Puigdemont se expressou assim no Twitter após a divulgação da notícia que tinha reconhecido que o processo independentista que impulsionou na Catalunha “terminou” e que seus correligionários lhe “sacrificaram” como candidato depois do “triunfo” dos planos do governo da Espanha.

Essas declarações aparecem em mensagens de telefone que Puigdemont enviou ao deputado autônomo e ex-conselheiro do seu gabinete, Toni Comín, também foragido, e foram divulgadas pela emissora de televisão “Telecinco” após serem captadas por um de seus cinegrafistas em Bruxelas.

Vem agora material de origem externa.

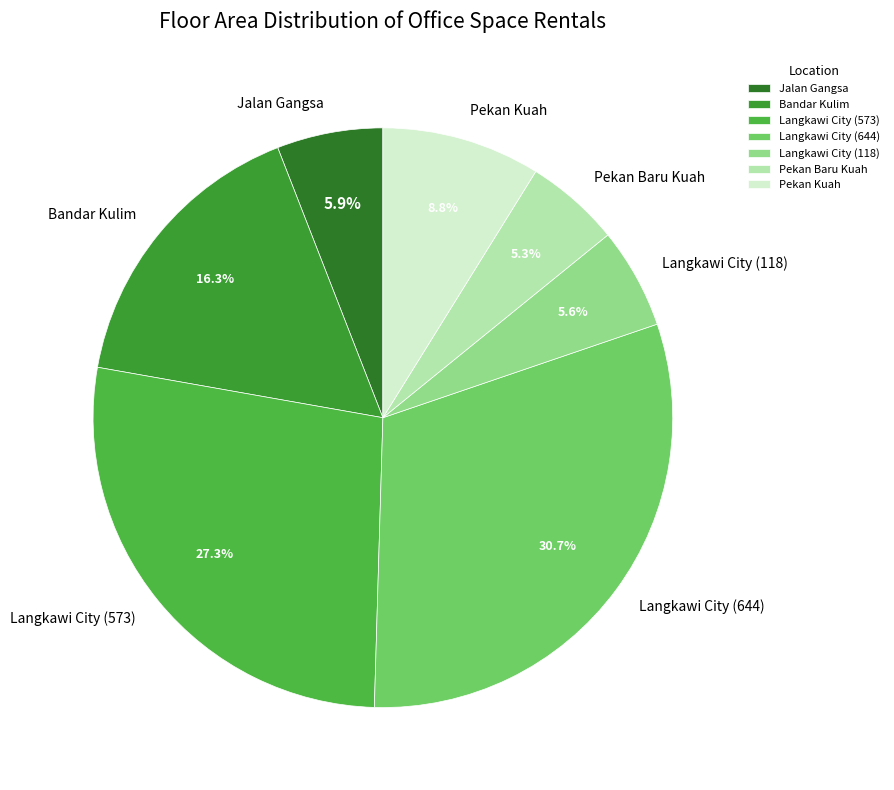

How many segments does this pie chart have?

7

“Sou humano e há momentos em que também eu duvido. Também sou o presidente (da Catalunha) e não me encarquilharei nem recuarei por respeito, agradecimento e compromisso com os cidadãos e o país”, escreveu hoje Puigdemont no Twitter, sem se referir diretamente às mensagens reveladas.

Na mesma rede social, Comín avisou que a divulgação de conversas privadas é “crime merecedor das pertinentes ações legais”, além de ressaltar que as mensagens foram tiradas de contexto.

Apesar dessas mensagens, um dos porta-vozes do partido de Puigdemont assegurou hoje que o processo independentista catalão “chegou para ficar”.

O ex-governante catalão é investigado por delitos relacionados com o processo independentista que promoveu na Catalunha, mas, ainda assim, o presidente do parlamento catalão, Roger Torrent, o indicou para ser empossado de novo como presidente regional após as eleições autônomas de 21 de dezembro.

No entanto, os planos de ser empossado, inclusive à distância, foram frustrados quando Torrent adiou sem data a sessão de ontem prevista para isso, depois que o Tribunal Constitucional ditou no sábado uma medida cautelar para impedir a posse.

A “Telecinco” garantiu que Puigdemont enviou ontem essas mensagens a Comín, pouco após saber do adiamento do debate convocado para sua posse.